What services connect from prod to cloud?
Three use cases:
* Rate Limiting * Data replication from prod to cloud * Access Control
Ideas:
* Seperate data and control planes for NFS servers -- no L3 connection for data between cloud and prod * Move L3 IP addresses for NFS servers inside of cloudgw umbrella (NAT exception remains, but won't cross to prod) * Migrate NFS data to ceph cluster and utilize cinder volumes (lack storage today for everything, especially dumps) * Create a specific cloud VLAN * Move all NFS servers to public IP's (all but 1 (+1 shadow) is already public)
Q2 Planning
* Arzhel / SRE will have limited time in Q2 due to resourcing and holiday * time for PoC? ** best-effort only * shift gears and focus on the separation ideas above; less interconnected work that won't block on Arzhel
PoC
- close to being finished from switch config point of view. Only missing piece is seeing traffic flowing
- beyond that WMCS won't require Arzhel
Feel free to use other SRE Resources as needed
Questions:
- why the focus on NFS?
- We don't get any benefit until the entire proposal is finished. No incremental benefits to close smaller services
- How to manage a machine that crosses the realms (prod, cloud)? Isn't there still escalation paths if they sit in an in-between space?

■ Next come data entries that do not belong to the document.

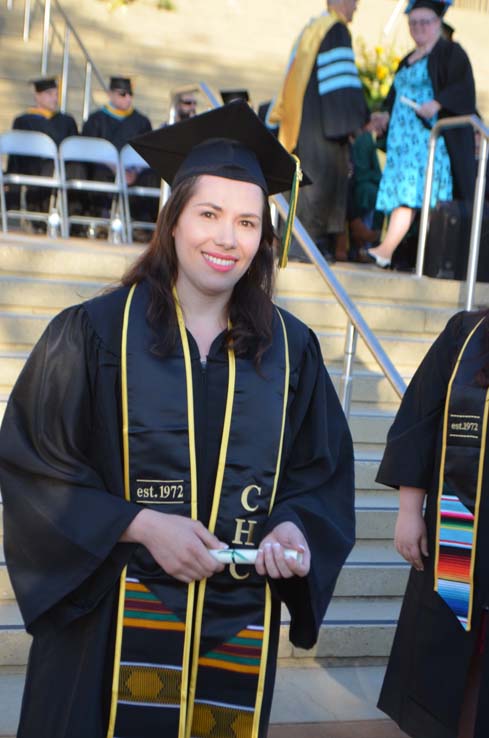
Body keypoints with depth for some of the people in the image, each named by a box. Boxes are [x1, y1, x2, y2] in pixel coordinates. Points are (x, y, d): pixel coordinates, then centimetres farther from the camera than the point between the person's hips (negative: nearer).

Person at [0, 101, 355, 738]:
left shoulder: (291, 350, 3)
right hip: (109, 624, -2)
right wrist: (139, 523, -15)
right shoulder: (93, 332, -5)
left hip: (239, 630, 3)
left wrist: (293, 528, -11)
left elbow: (324, 472, 9)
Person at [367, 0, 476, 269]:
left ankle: (386, 249, -27)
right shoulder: (408, 60, 24)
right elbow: (396, 95, 29)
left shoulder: (451, 53, 1)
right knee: (402, 188, -1)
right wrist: (387, 114, 9)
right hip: (404, 136, 7)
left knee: (411, 188, -17)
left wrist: (437, 104, -27)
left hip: (431, 136, -7)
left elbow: (462, 88, -12)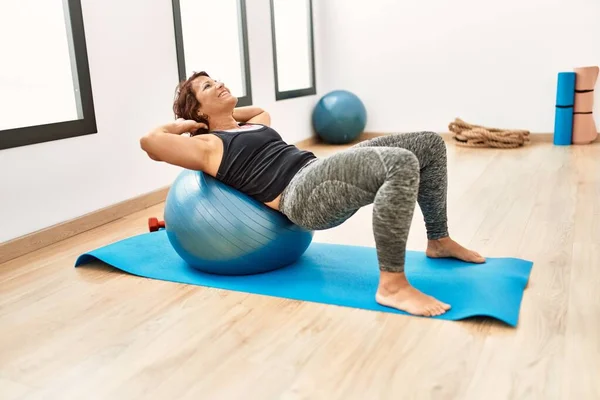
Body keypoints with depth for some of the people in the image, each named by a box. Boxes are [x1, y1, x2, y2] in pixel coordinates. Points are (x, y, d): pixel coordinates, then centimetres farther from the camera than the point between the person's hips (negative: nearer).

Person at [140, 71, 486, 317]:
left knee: (429, 144, 3)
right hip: (303, 194, -9)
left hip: (327, 177, 9)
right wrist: (183, 124, 14)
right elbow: (149, 140, -2)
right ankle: (392, 284, -28)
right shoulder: (208, 146, 7)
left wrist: (229, 113, 38)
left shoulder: (253, 126, 30)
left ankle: (439, 241, 15)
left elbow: (263, 109, 53)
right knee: (401, 163, -33)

- Yes, at some point need puppetmasters and monitoring. Data replication is tricky. At some point that data has to traverse boundary (prod->cloud) in order to provide data services. In particular mysql replication requires authentication (wikireplicas).
- Does IPv6 mitigate concerns?
- Right now cloud servers access private IPs. Even with ipv6, this access would continue
- Hybrid solutions perhaps less desirable?
- Separating data and control would allow for boundary designs
- Do one or more of these ideas help provide work on SRE OKR?
- Yes, seperate the giant ACL exception is the goal. WMCs should pursue ideas in this space and plan them for this year.